Eines der einzigartigsten und beeindruckendsten Charakteristika Katzirs war seine Verbindung von Vision und Praxis. Er erkannte im zionistischen Projekt und in der Gründung des Staates eine zentrale Mission von Wissenschaftlern und Forschern. Wenngleich die wissenschaftliche Forschung das Zentrum seines Schaffens und seiner Identität darstellte, verstand er die Bedeutung ihrer Integration in den Staat. Als Soldat diente er als Kommandant des Wissenschaftskorps. Er erfand die Einrichtung des „ersten Wissenschaftlers“ in den Regierungsministerien, amtierte als erster Wissenschaftler im Verteidigungsministerium und war an der Gründung des Nationalen Rats für Forschung und Entwicklung beteiligt.

Ephraim und Aharon Katzir verstanden auch die Bedeutung der intimen und kontinuierlichen Beziehung nicht nur mit den staatlichen Einrichtungen und Regierungsministerien, sondern auch mit den politischen Rängen. Sie standen in direktem und engem Kontakt mit Politikern, und sie scheuten sich auch nicht vor Parteiaktivitäten. Aharon Katzir war an der Formulierung des Parteiprogramms von RAFI für die Wahlen zur siebten Knesset im Jahr 1965 beteiligt, das zur „Verwissenschaftlichung“ des an natürlichen Ressourcen armen, aber an Humankapital reichen Staates Israel aufrief. Trotz des Beitrags der Geistesgrößen gewann RAFI nur zehn Mandate und ging in die Opposition; und die Verwissenschaftlichung, ihrer Zeit voraus, blieb eine pragmatische Ideologie vor allem in den Geschichtsbüchern.
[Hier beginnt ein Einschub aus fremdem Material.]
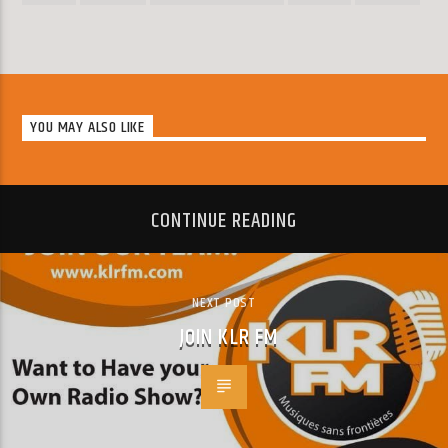
YOU MAY ALSO LIKE
CONTINUE READING
NEXT POST
JOIN KLR FM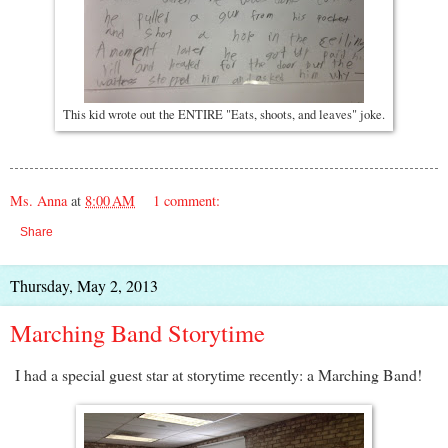
This kid wrote out the ENTIRE "Eats, shoots, and leaves" joke.
Ms. Anna
at
8:00 AM
1 comment:
Share
Thursday, May 2, 2013
Marching Band Storytime
I had a special guest star at storytime recently: a Marching Band!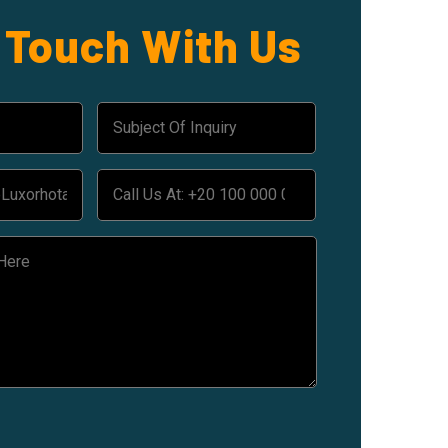
n Touch With Us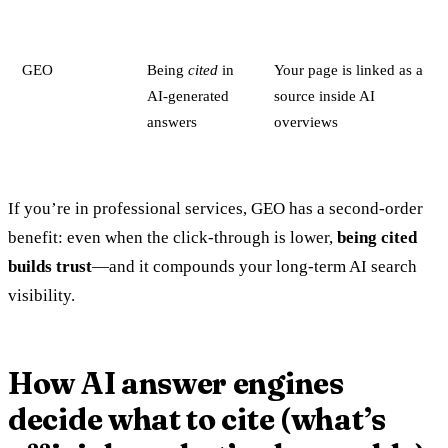
GEO
Being
cited
in
Your page is linked as a
AI-generated
source inside AI
answers
overviews
If you’re in professional services, GEO has a second-order
benefit: even when the click-through is lower,
being cited
builds trust
—and it compounds your long-term AI search
visibility.
How AI answer engines
decide what to cite (what’s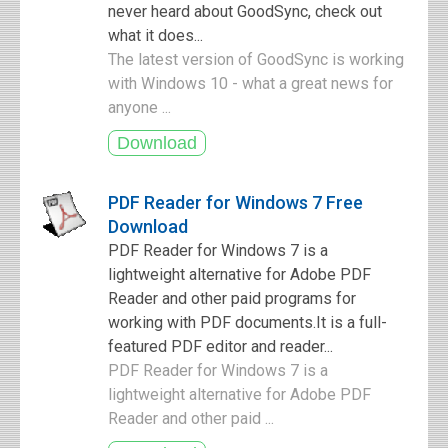
never heard about GoodSync, check out
what it does...
The latest version of GoodSync is working
with Windows 10 - what a great news for
anyone ...
PDF Reader for Windows 7 Free
Download
PDF Reader for Windows 7 is a
lightweight alternative for Adobe PDF
Reader and other paid programs for
working with PDF documents.It is a full-
featured PDF editor and reader...
PDF Reader for Windows 7 is a
lightweight alternative for Adobe PDF
Reader and other paid ...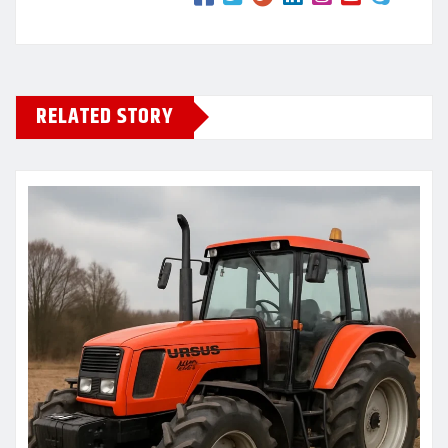
RELATED STORY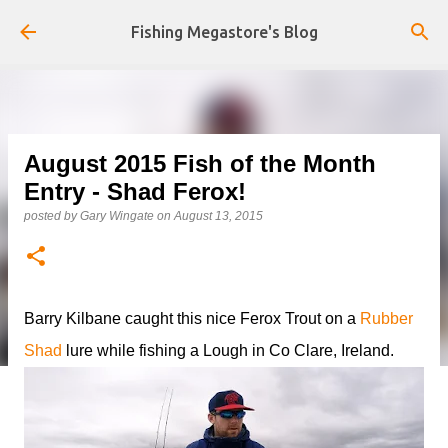
Skip to main content
Fishing Megastore's Blog
August 2015 Fish of the Month
Entry - Shad Ferox!
posted by
Gary Wingate
on
August 13, 2015
Barry Kilbane caught this nice Ferox Trout on a
Rubber
Shad
lure while fishing a Lough in Co Clare, Ireland.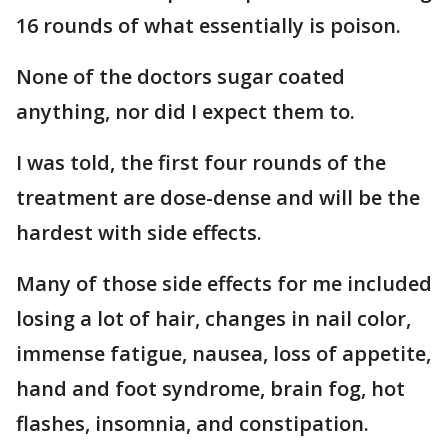
16 rounds of what essentially is poison.
None of the doctors sugar coated
anything, nor did I expect them to.
I was told, the first four rounds of the
treatment are dose-dense and will be the
hardest with side effects.
Many of those side effects for me included
losing a lot of hair, changes in nail color,
immense fatigue, nausea, loss of appetite,
hand and foot syndrome, brain fog, hot
flashes, insomnia, and constipation.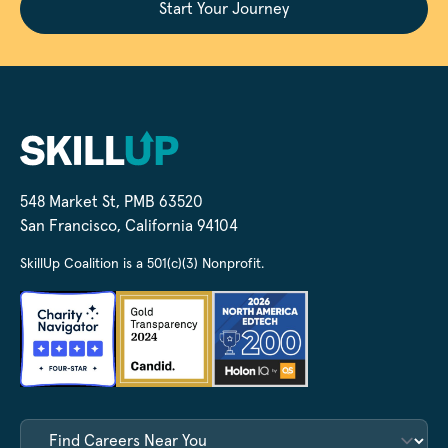
Start Your Journey
548 Market St, PMB 63520
San Francisco, California 94104
SkillUp Coalition is a 501(c)(3) Nonprofit.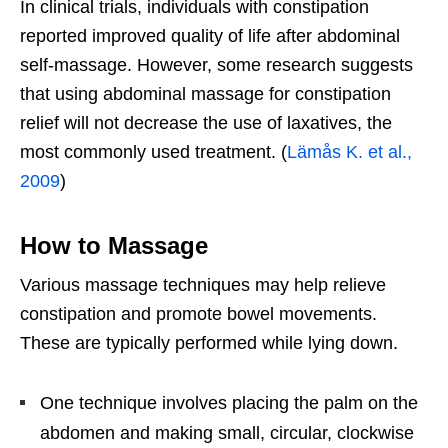
In clinical trials, individuals with constipation
reported improved quality of life after abdominal
self-massage. However, some research suggests
that using abdominal massage for constipation
relief will not decrease the use of laxatives, the
most commonly used treatment. (
Lämås K. et al.,
2009
)
How to Massage
Various massage techniques may help relieve
constipation and promote bowel movements.
These are typically performed while lying down.
One technique involves placing the palm on the
abdomen and making small, circular, clockwise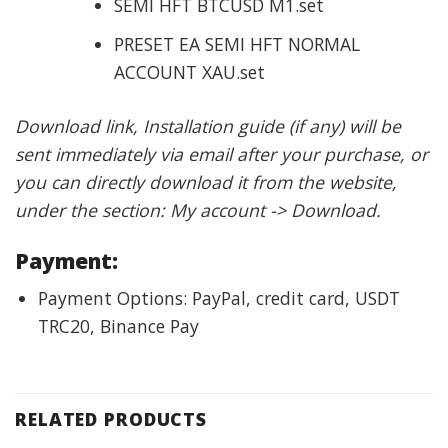
SEMI HFT BTCUSD M1.set
PRESET EA SEMI HFT NORMAL
ACCOUNT XAU.set
Download link, Installation guide (if any) will be
sent immediately via email after your purchase, or
you can directly download it from the website,
under the section: My account -> Download.
Payment:
Payment Options: PayPal, credit card, USDT
TRC20, Binance Pay
RELATED PRODUCTS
Was lässt sich heute vom Vermächtnis Katzirs umsetzen? Das wichtigste ist das Verständnis der Rolle des Wissenschaftlers als herausragender öffentlicher Sendbote. Die eigentliche wissenschaftliche Beschäftigung, so wichtig und spannend sie auch ist, ist nur ein Teil der Aufgaben des Gelehrten. Unsere Aufgabe als Wissenschaftler ist es, in allen Bereichen an der Spitze des israelischen Tuns zu stehen: in Erziehung, Forschung, Industrie, Politik und Sicherheit. Es ist an uns, die wissenschaftlichen Kenntnisse, die wir erwerben, der Gesellschaft und der Industrie zu vermitteln. Eine Gesellschaft, in der Leute von der Universität an der Lenkung der Staatsgeschäfte teilhaben, ist eine bessere Gesellschaft, die das Gedeihen des Staates Israel auf höchstem Niveau herbeiführen kann.

Ministerpräsident Binyamin Netanyahu hat oftmals an seine Vision erinnert, dass der Staat Israel eines der höchsten Pro-Kopf-Einkommen der Welt besitzen möge. Der Schlüssel zu einer solchen Zukunft ist der Aufbau einer israelischen Gesellschaft, die eines der größten Humankapitale der Welt aufweist. Wissenschaftler, die sich selbst als Sendboten der Öffentlichkeit betrachten, die sich die Vision der Gebrüder Katzir verinnerlichen, sind die besten Partner bei der Verwirklichung dieses Ziels.

Prof. Gazit ist Stellvertreter des Präsidenten für Forschung und Entwicklung an der Universität Tel Aviv und Inhaber des Lehrstuhls für Nanobiologie.